What the task asks — Would you return the data exactly as given, except for its pictures?

Material for this exercise Start Marker

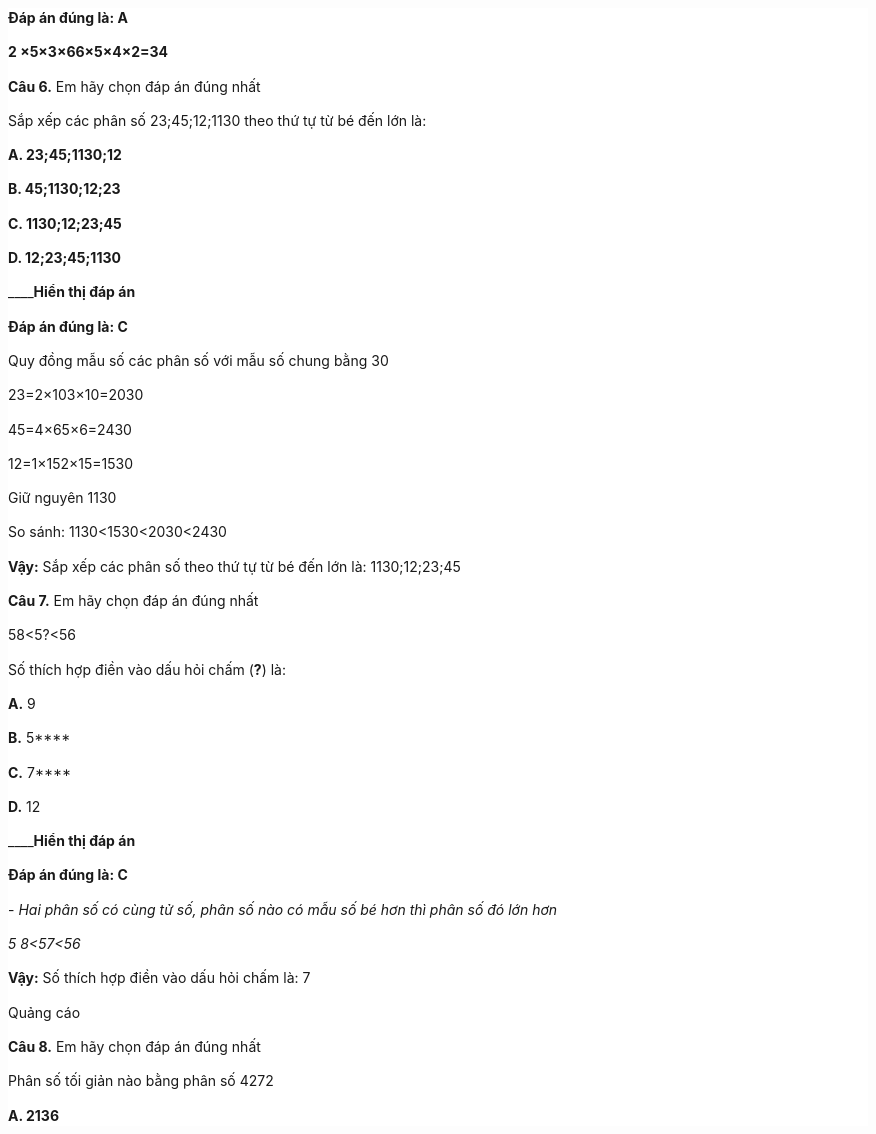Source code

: **Đáp án đúng là: A**

**2 ×5×3×66×5×4×2=34**

**Câu 6.** Em hãy chọn đáp án đúng nhất

Sắp xếp các phân số 23;45;12;1130 theo thứ tự từ bé đến lớn là:

**A. 23;45;1130;12**

**B. 45;1130;12;23**

**C. 1130;12;23;45**

**D. 12;23;45;1130**

____**Hiển thị đáp án**

**Đáp án đúng là: C**

Quy đồng mẫu số các phân số với mẫu số chung bằng 30

23=2×103×10=2030

45=4×65×6=2430

12=1×152×15=1530

Giữ nguyên 1130

So sánh: 1130<1530<2030<2430

**Vậy:** Sắp xếp các phân số theo thứ tự từ bé đến lớn là: 1130;12;23;45

**Câu 7.** Em hãy chọn đáp án đúng nhất

58<5?<56

Số thích hợp điền vào dấu hỏi chấm (**?**) là:

**A.** 9

**B.** 5****

**C.** 7****

**D.** 12

____**Hiển thị đáp án**

**Đáp án đúng là: C**

\- _Hai phân số có cùng tử số, phân số nào có mẫu số bé hơn thì phân số đó lớn hơn_

_5 8<57<56_

**Vậy:** Số thích hợp điền vào dấu hỏi chấm là: 7

Quảng cáo

**Câu 8.** Em hãy chọn đáp án đúng nhất

Phân số tối giản nào bằng phân số 4272

**A. 2136**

Material for this exercise End Marker

The completed task —
Source code

: **Đáp án đúng là: A**

**2 ×5×3×66×5×4×2=34**

**Câu 6.** Em hãy chọn đáp án đúng nhất

Sắp xếp các phân số 23;45;12;1130 theo thứ tự từ bé đến lớn là:

**A. 23;45;1130;12**

**B. 45;1130;12;23**

**C. 1130;12;23;45**

**D. 12;23;45;1130**

____**Hiển thị đáp án**

**Đáp án đúng là: C**

Quy đồng mẫu số các phân số với mẫu số chung bằng 30

23=2×103×10=2030

45=4×65×6=2430

12=1×152×15=1530

Giữ nguyên 1130

So sánh: 1130<1530<2030<2430

**Vậy:** Sắp xếp các phân số theo thứ tự từ bé đến lớn là: 1130;12;23;45

**Câu 7.** Em hãy chọn đáp án đúng nhất

58<5?<56

Số thích hợp điền vào dấu hỏi chấm (**?**) là:

**A.** 9

**B.** 5****

**C.** 7****

**D.** 12

____**Hiển thị đáp án**

**Đáp án đúng là: C**

\- _Hai phân số có cùng tử số, phân số nào có mẫu số bé hơn thì phân số đó lớn hơn_

_5 8<57<56_

**Vậy:** Số thích hợp điền vào dấu hỏi chấm là: 7

Quảng cáo

**Câu 8.** Em hãy chọn đáp án đúng nhất

Phân số tối giản nào bằng phân số 4272

**A. 2136**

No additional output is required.